→ What the exercise asks:
Taking only the lines of the data below from the line with "Добавить в корзину" to the line with "rainha, né?", ends included, write them out exactly and without pictures.

|---|

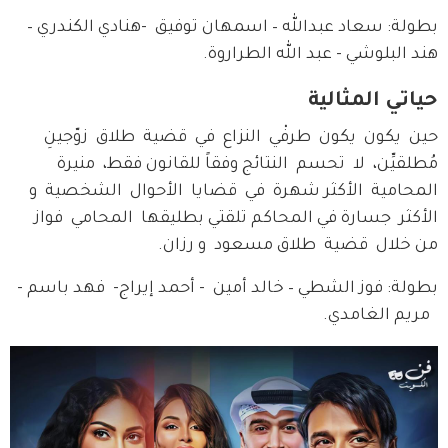
بطولة: سعاد عبدالله – اسمهان توفيق  -هنادي الكندري –
هند البلوشي - عبد الله الطراروة.
حياتي المثالية
حين  يكون  يكون  طرفْي  النزاع  في  قضية  طلاق  زوّجينِ  
مُطلقيِّن،  لا  تحسم  النتائج وفقاً للقانون فقط،  منيرة  
المحامية  الأكثر شهرة  في  قضايا  الأحوال  الشخصية  و 
الأكثر  جسارة في المحاكم تلقتي بطليقها  المحامي  فواز  
من خلال  قضية  طلاق مسعود  و رزان.
بطولة: فوز الشطي – خالد أمين  - أحمد إيراج-  فهد باسم - 
  مريم الغامدي.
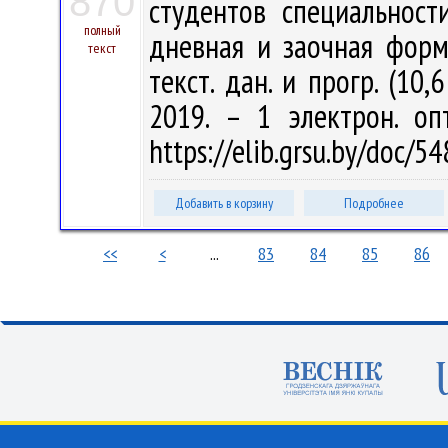
870
студентов специальности
полный
дневная и заочная формы
текст
текст. дан. и прогр. (10,
2019. – 1 электрон. оп
https://elib.grsu.by/doc/
Добавить в корзину
Подробнее
<<
<
...
83
84
85
86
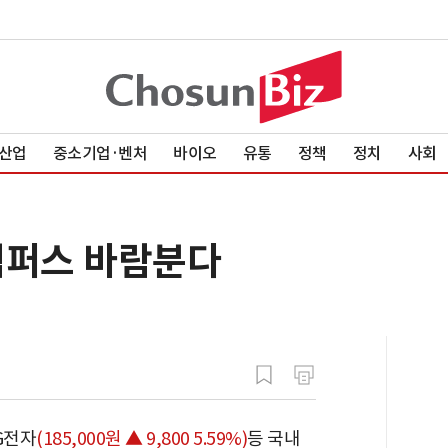
산업
중소기업·벤처
바이오
유통
정책
정치
사회
캠퍼스 바람분다
G전자
(185,000원 ▲ 9,800 5.59%)
등 국내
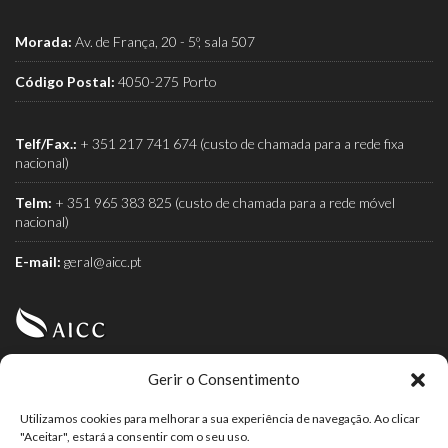
Morada:
Av. de França, 20 - 5º, sala 507
Código Postal:
4050-275 Porto
Telf/Fax.:
+ 351 217 741 674 (custo de chamada para a rede fixa
nacional)
Telm:
+ 351 965 383 825 (custo de chamada para a rede móvel
nacional)
E-mail:
geral@aicc.pt
Gerir o Consentimento
AICC (Associação Industrial e Comercial do Café) é a
associação dos torrefactores de café.
Utilizamos cookies para melhorar a sua experiência de navegação. Ao clicar
"Aceitar", estará a consentir com o seu uso.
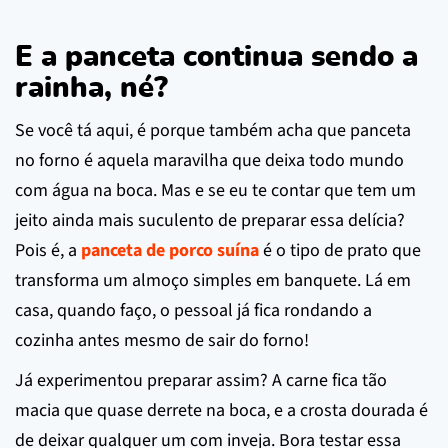
E a panceta continua sendo a
rainha, né?
Se você tá aqui, é porque também acha que panceta
no forno é aquela maravilha que deixa todo mundo
com água na boca. Mas e se eu te contar que tem um
jeito ainda mais suculento de preparar essa delícia?
Pois é, a
panceta de porco suína
é o tipo de prato que
transforma um almoço simples em banquete. Lá em
casa, quando faço, o pessoal já fica rondando a
cozinha antes mesmo de sair do forno!
Já experimentou preparar assim? A carne fica tão
macia que quase derrete na boca, e a crosta dourada é
de deixar qualquer um com inveja. Bora testar essa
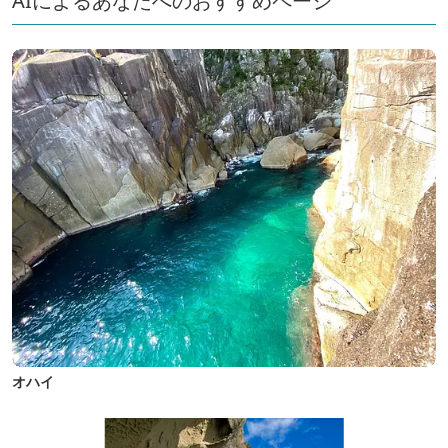
AIによるあなたへのおすすめページ
オハイ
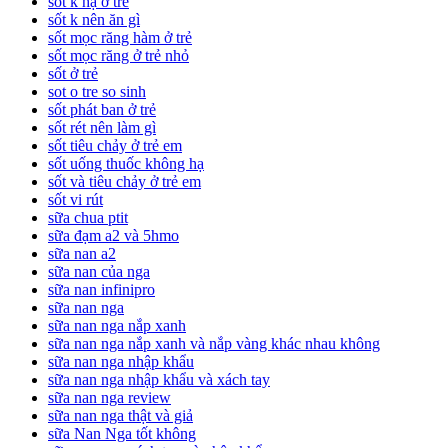
sốt k hạ ở trẻ
sốt k nên ăn gì
sốt mọc răng hàm ở trẻ
sốt mọc răng ở trẻ nhỏ
sốt ở trẻ
sot o tre so sinh
sốt phát ban ở trẻ
sốt rét nên làm gì
sốt tiêu chảy ở trẻ em
sốt uống thuốc không hạ
sốt và tiêu chảy ở trẻ em
sốt vi rút
sữa chua ptit
sữa đạm a2 và 5hmo
sữa nan a2
sữa nan của nga
sữa nan infinipro
sữa nan nga
sữa nan nga nắp xanh
sữa nan nga nắp xanh và nắp vàng khác nhau không
sữa nan nga nhập khẩu
sữa nan nga nhập khẩu và xách tay
sữa nan nga review
sữa nan nga thật và giả
sữa Nan Nga tốt không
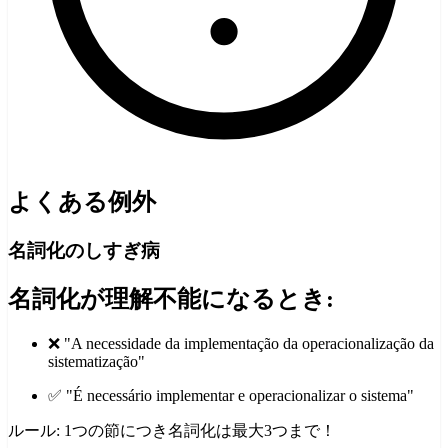
よくある例外
名詞化のしすぎ病
名詞化が理解不能になるとき:
❌ "A necessidade da implementação da operacionalização da
sistematização"
✅ "É necessário implementar e operacionalizar o sistema"
ルール: 1つの節につき名詞化は最大3つまで！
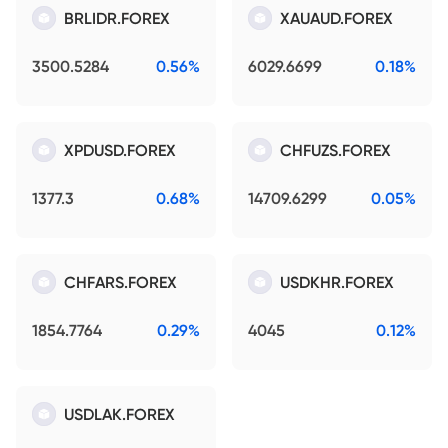
BRLIDR.FOREX
XAUAUD.FOREX
3500.5284
0.56%
6029.6699
0.18%
XPDUSD.FOREX
CHFUZS.FOREX
1377.3
0.68%
14709.6299
0.05%
CHFARS.FOREX
USDKHR.FOREX
1854.7764
0.29%
4045
0.12%
USDLAK.FOREX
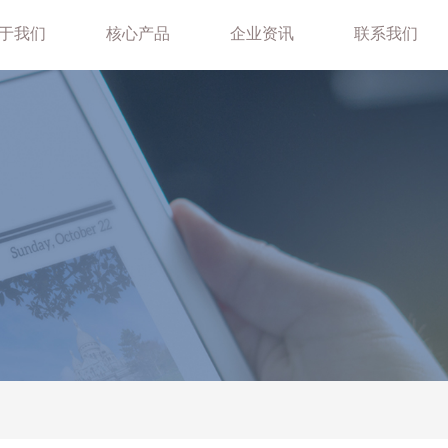
于我们
核心产品
企业资讯
联系我们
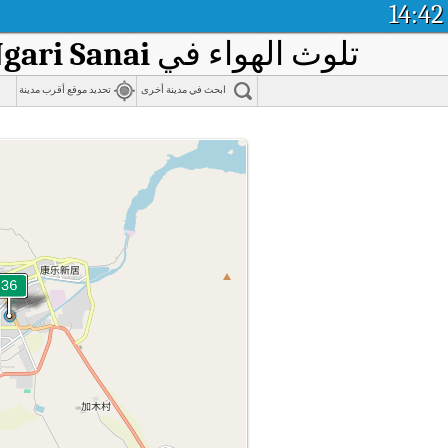
14:42
تلوث الهواء في
Ngari Sanai
ابحث في مدينة أخرى
تحديد موقع أقرب مدينة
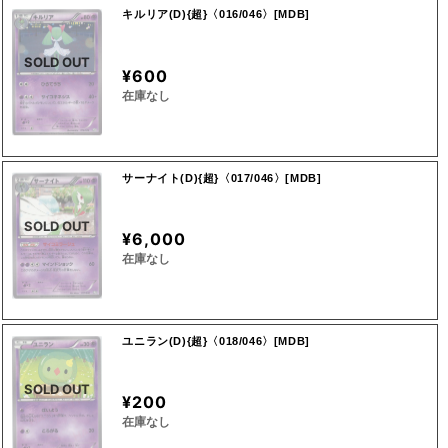
キルリア(D){超}〈016/046〉[MDB]
SOLD OUT
¥600
在庫なし
サーナイト(D){超}〈017/046〉[MDB]
SOLD OUT
¥6,000
在庫なし
ユニラン(D){超}〈018/046〉[MDB]
SOLD OUT
¥200
在庫なし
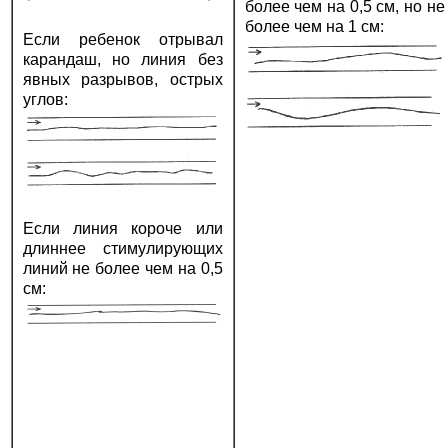
более чем на 0,5 см, но не
более чем на 1 см:
Если ребенок отрывал
карандаш, но линия без
явных разрывов, острых
углов:
Если линия короче или
длиннее стимулирующих
линий не более чем на 0,5
см:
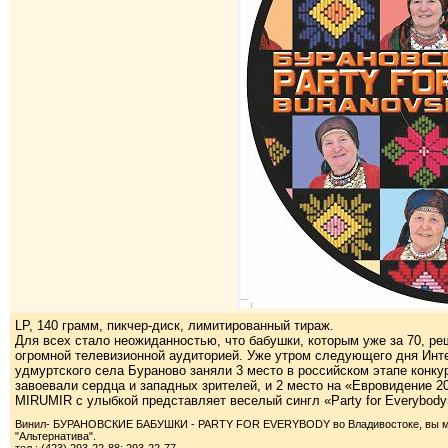
LP, 140 грамм, пикчер-диск, лимитированный тираж.
Для всех стало неожиданностью, что бабушки, которым уже за 70, ре
огромной телевизионной аудиторией. Уже утром следующего дня Инте
удмуртского села Бураново заняли 3 место в российском этапе конк
завоевали сердца и западных зрителей, и 2 место на «Евровидение 2
MIRUMIR с улыбкой представляет веселый сингл «Party for Everybody
Винил- БУРАНОВСКИЕ БАБУШКИ - PARTY FOR EVERYBODY во Владивостоке, вы может
"Альтернатива".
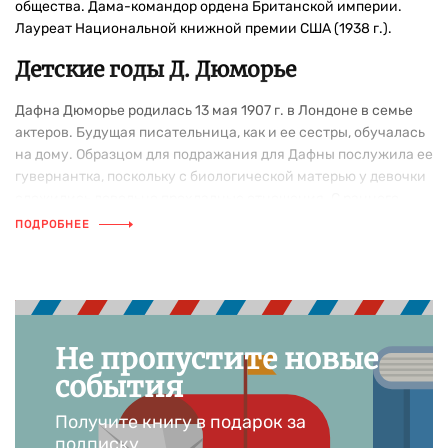
общества. Дама-командор ордена Британской империи.
Лауреат Национальной книжной премии США (1938 г.).
Детские годы Д. Дюморье
Дафна Дюморье родилась 13 мая 1907 г. в Лондоне в семье
актеров. Будущая писательница, как и ее сестры, обучалась
на дому. Образцом для подражания для Дафны послужила ее
гувернантка, поскольку с биологической матерью у девочки
сложились довольно прохладные отношения. С раннего
детства Дафна Дюморье читала много книг, особенно
ПОДРОБНЕЕ
трепетно относилась к произведениям классиков
британской литературы: Вальтера Скотта, Уильяма Теккерея,
сестер Бронте и Оскара Уайльда. Кроме того, Дюморье
увлекалась прозой Кэтрин Мэнсфилд, новеллами и
рассказами Ги де Мопассана и романами Сомерсета Моэма.
Не пропустите новые
Раннее творчество Д. Дюморье
события
В 1925 г. семья отправила Дафну на обучение в частную
Получите книгу в подарок за
школу во Францию, недалеко от Парижа. Условия жизни
подписку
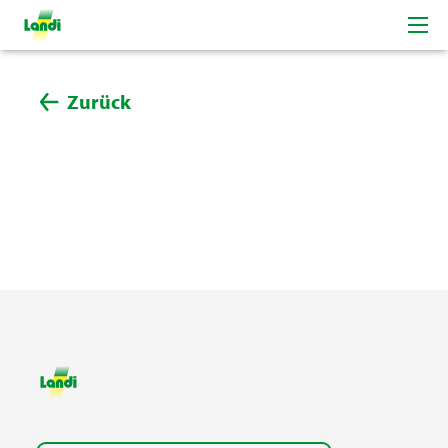
Zurück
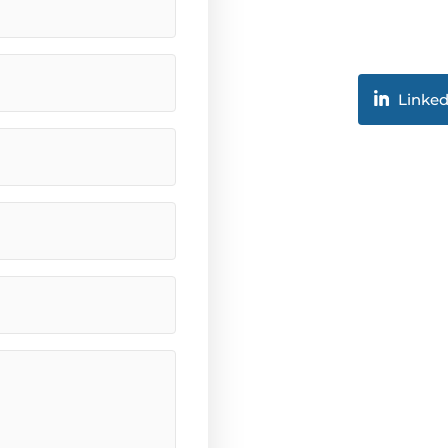
Linked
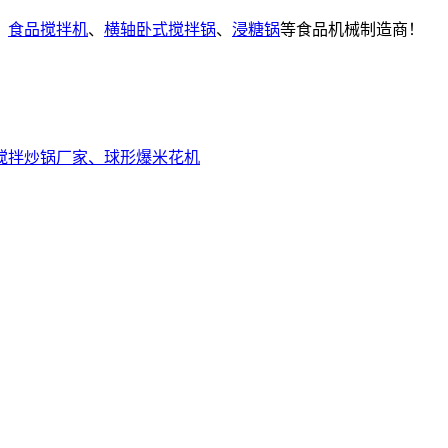
、
食品搅拌机
、
横轴卧式搅拌锅
、
浸糖锅
等食品机械制造商！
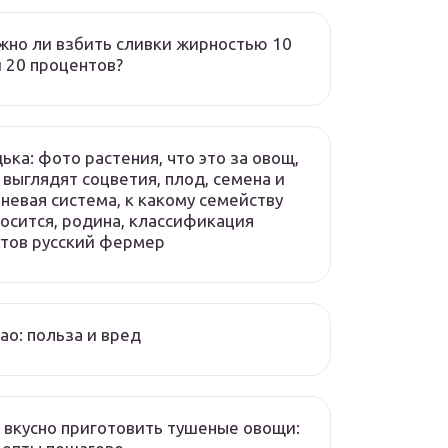
но ли взбить сливки жирностью 10
 20 процентов?
ька: фото растения, что это за овощ,
 выглядят соцветия, плод, семена и
невая система, к какому семейству
осится, родина, классификация
тов русский фермер
ао: польза и вред
 вкусно приготовить тушеные овощи:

|---|

→ Task answer:
Добавить в корзину
Подробнее
<<
<
...
83
84
85
86
산업
중소기업·벤처
바이오
유통
정책
정치
사회
캠퍼스 바람분다
G전자
(185,000원 ▲ 9,800 5.59%)
등 국내
Morada:
Av. de França, 20 - 5º, sala 507
Código Postal:
4050-275 Porto
Telf/Fax.:
+ 351 217 741 674 (custo de chamada para a rede fixa
nacional)
Telm:
+ 351 965 383 825 (custo de chamada para a rede móvel
nacional)
E-mail:
geral@aicc.pt
Gerir o Consentimento
AICC (Associação Industrial e Comercial do Café) é a
associação dos torrefactores de café.
Utilizamos cookies para melhorar a sua experiência de navegação. Ao clicar
"Aceitar", estará a consentir com o seu uso.
E a panceta continua sendo a
rainha, né?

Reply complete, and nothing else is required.